Yeah we have that weird archepeligo thing where you cant just move to the outskirts. Because its either another state or water. Seems to restrict and ratchet things up a bit.
Those gaps… Jane Jacobs warned about them in Death and Life of American Cities (and again in Dark Age Ahead). She called them Deadenings. We’re also having them in (used-to-be) hip Plateau in Montreal. That area has been gentrified but not mortified yet. The Village (near one of the bridges that span the St.Lawrence River) however, is hit hard by the end of homosexual tourism from the US. The gaps there are chasms.
I guess it makes sense in a twisted rentier way, but… crazy, man, crazy.
Wait, there’s no property tax in NY? Is the city insane?
…How do they keep the roads intact, provide social services etc etc?
No there’s property tax. Ridiculously high property tax. But thanks to those sweet, sweet, real estate developer grade tax write offs. A building that sits vacant basically becomes a tax write off. And you end up paying less tax over all. Which means that while people who own their homes personally and live in them pay fairly high property taxes. Business entities that own rental units and commercial spaces actually have an incentive to leave them vacant. Which is really useful if all you’re interested in is investment properties that will pay out when you sell them. Rather than income from a rental business.

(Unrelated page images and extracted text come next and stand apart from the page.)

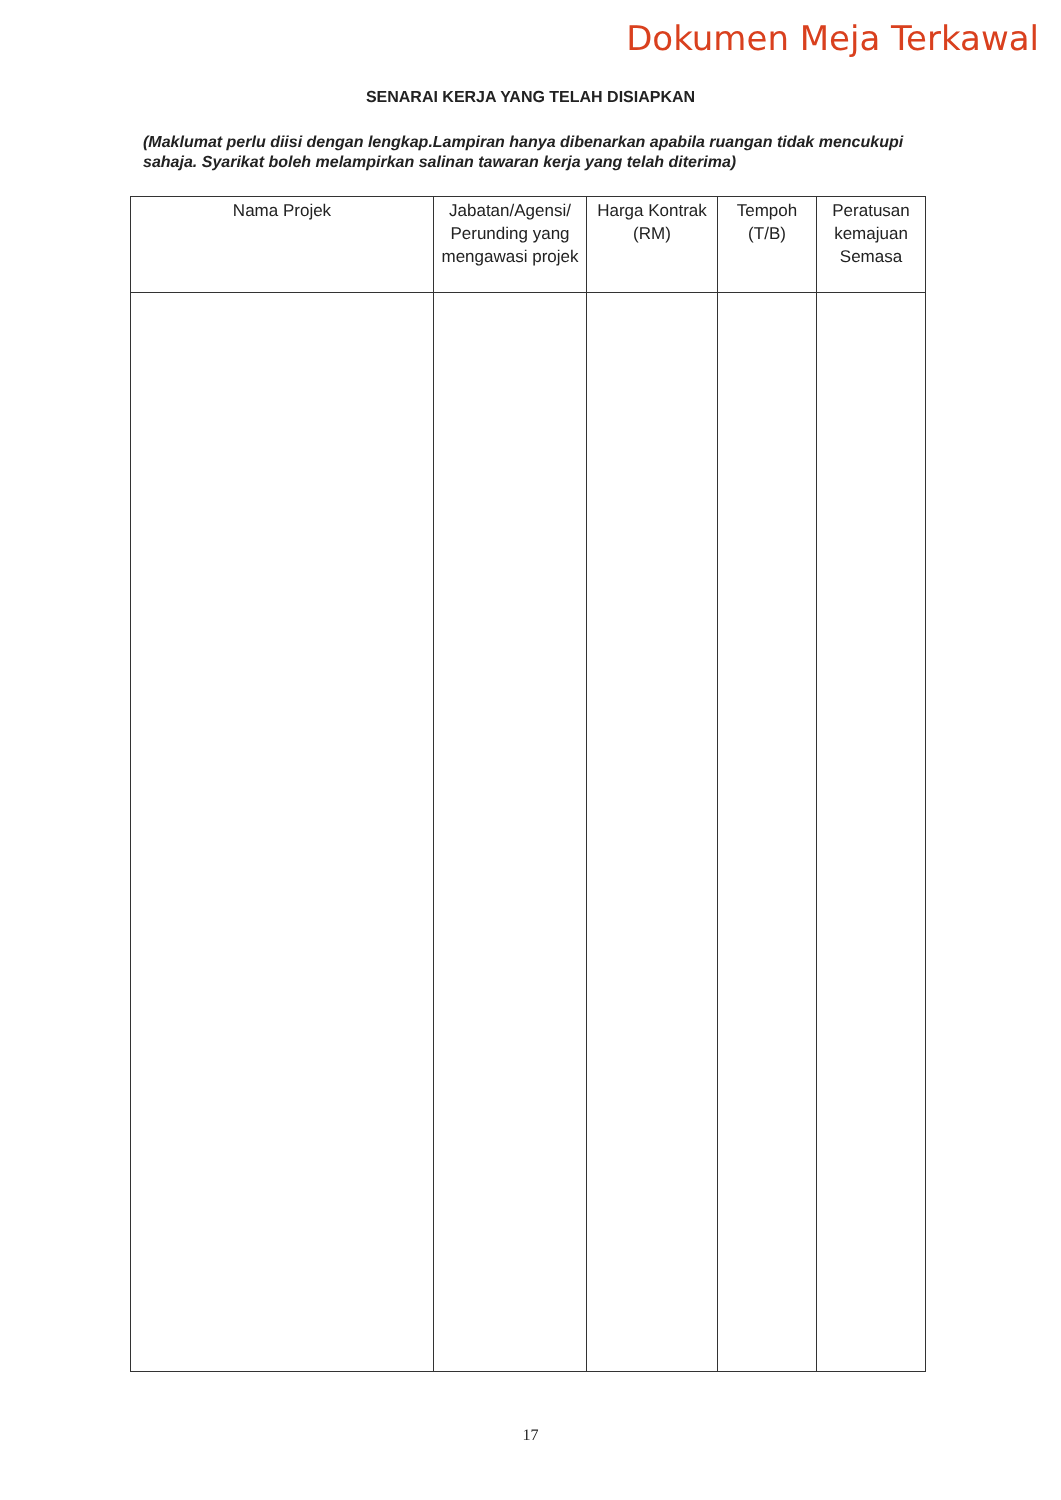Dokumen Meja Terkawal
SENARAI KERJA YANG TELAH DISIAPKAN
(Maklumat perlu diisi dengan lengkap.Lampiran hanya dibenarkan apabila ruangan tidak mencukupi sahaja. Syarikat boleh melampirkan salinan tawaran kerja yang telah diterima)
| Nama Projek | Jabatan/Agensi/ Perunding yang mengawasi projek | Harga Kontrak (RM) | Tempoh (T/B) | Peratusan kemajuan Semasa |
| --- | --- | --- | --- | --- |
17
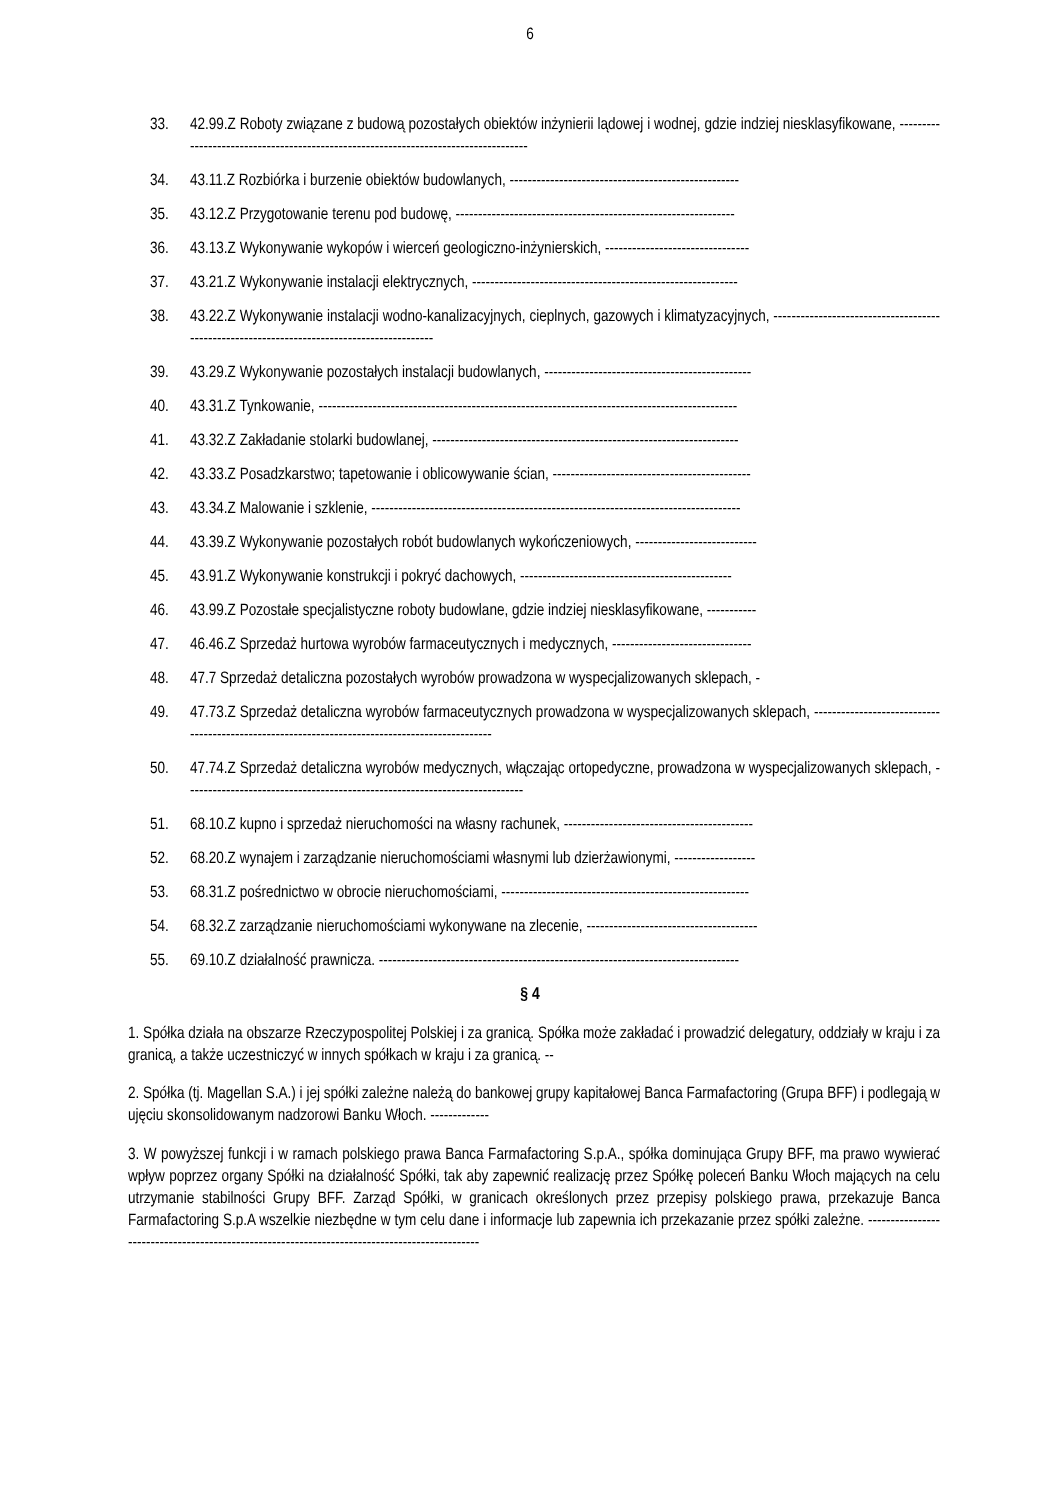6
33. 42.99.Z Roboty związane z budową pozostałych obiektów inżynierii lądowej i wodnej, gdzie indziej niesklasyfikowane, ------------------------------------------------------------------------------------
34. 43.11.Z Rozbiórka i burzenie obiektów budowlanych, ---------------------------------------------------
35. 43.12.Z Przygotowanie terenu pod budowę, --------------------------------------------------------------
36. 43.13.Z Wykonywanie wykopów i wierceń geologiczno-inżynierskich, --------------------------------
37. 43.21.Z Wykonywanie instalacji elektrycznych, -----------------------------------------------------------
38. 43.22.Z Wykonywanie instalacji wodno-kanalizacyjnych, cieplnych, gazowych i klimatyzacyjnych, -------------------------------------------------------------------------------------------
39. 43.29.Z Wykonywanie pozostałych instalacji budowlanych, ----------------------------------------------
40. 43.31.Z Tynkowanie, ---------------------------------------------------------------------------------------------
41. 43.32.Z Zakładanie stolarki budowlanej, --------------------------------------------------------------------
42. 43.33.Z Posadzkarstwo; tapetowanie i oblicowywanie ścian, --------------------------------------------
43. 43.34.Z Malowanie i szklenie, ----------------------------------------------------------------------------------
44. 43.39.Z Wykonywanie pozostałych robót budowlanych wykończeniowych, ---------------------------
45. 43.91.Z Wykonywanie konstrukcji i pokryć dachowych, -----------------------------------------------
46. 43.99.Z Pozostałe specjalistyczne roboty budowlane, gdzie indziej niesklasyfikowane, -----------
47. 46.46.Z Sprzedaż hurtowa wyrobów farmaceutycznych i medycznych, -------------------------------
48. 47.7 Sprzedaż detaliczna pozostałych wyrobów prowadzona w wyspecjalizowanych sklepach, -
49. 47.73.Z Sprzedaż detaliczna wyrobów farmaceutycznych prowadzona w wyspecjalizowanych sklepach, -----------------------------------------------------------------------------------------------
50. 47.74.Z Sprzedaż detaliczna wyrobów medycznych, włączając ortopedyczne, prowadzona w wyspecjalizowanych sklepach, ---------------------------------------------------------------------------
51. 68.10.Z kupno i sprzedaż nieruchomości na własny rachunek, ------------------------------------------
52. 68.20.Z wynajem i zarządzanie nieruchomościami własnymi lub dzierżawionymi, ------------------
53. 68.31.Z pośrednictwo w obrocie nieruchomościami, -------------------------------------------------------
54. 68.32.Z zarządzanie nieruchomościami wykonywane na zlecenie, --------------------------------------
55. 69.10.Z działalność prawnicza. --------------------------------------------------------------------------------
§ 4
1. Spółka działa na obszarze Rzeczypospolitej Polskiej i za granicą. Spółka może zakładać i prowadzić delegatury, oddziały w kraju i za granicą, a także uczestniczyć w innych spółkach w kraju i za granicą. --
2. Spółka (tj. Magellan S.A.) i jej spółki zależne należą do bankowej grupy kapitałowej Banca Farmafactoring (Grupa BFF) i podlegają w ujęciu skonsolidowanym nadzorowi Banku Włoch. -------------
3. W powyższej funkcji i w ramach polskiego prawa Banca Farmafactoring S.p.A., spółka dominująca Grupy BFF, ma prawo wywierać wpływ poprzez organy Spółki na działalność Spółki, tak aby zapewnić realizację przez Spółkę poleceń Banku Włoch mających na celu utrzymanie stabilności Grupy BFF. Zarząd Spółki, w granicach określonych przez przepisy polskiego prawa, przekazuje Banca Farmafactoring S.p.A wszelkie niezbędne w tym celu dane i informacje lub zapewnia ich przekazanie przez spółki zależne. ----------------------------------------------------------------------------------------------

It pushes rents up and fosters real estate speculation. And its an issue in most cities with a housing problem.
Jerimiah’s Vanishing New York is a great blog that has been tracking this trend of speculation (exorbitant rent hikes to kick out the essential local businesses and wait to snag a whale tenant like a bank or chain store - sometimes for years) and the destruction it leaves behind for the neighborhoods.
Not the same thing, at least if I’m interpreting @zoltron’s post correctly.
When writing about “New York” and you’re actually referring only to the city (soaring prpery prices, ha ha), it would be realy helpful if you say “New York City”.
Many Thanks,
The rest of New York State
It’s the same small downtown America too. Rent seekers are asking for more than the market can bear everywhere I look.
Well that’s about where I live, my town has only around 4k year round residents, the Township we’re nested in 20k, across 10ish hamlets and villages. Heavy tourist trade drives up property value. Seasonal residents about triple that population for 3-4 months of the year.
The NY metro area is huge and varied.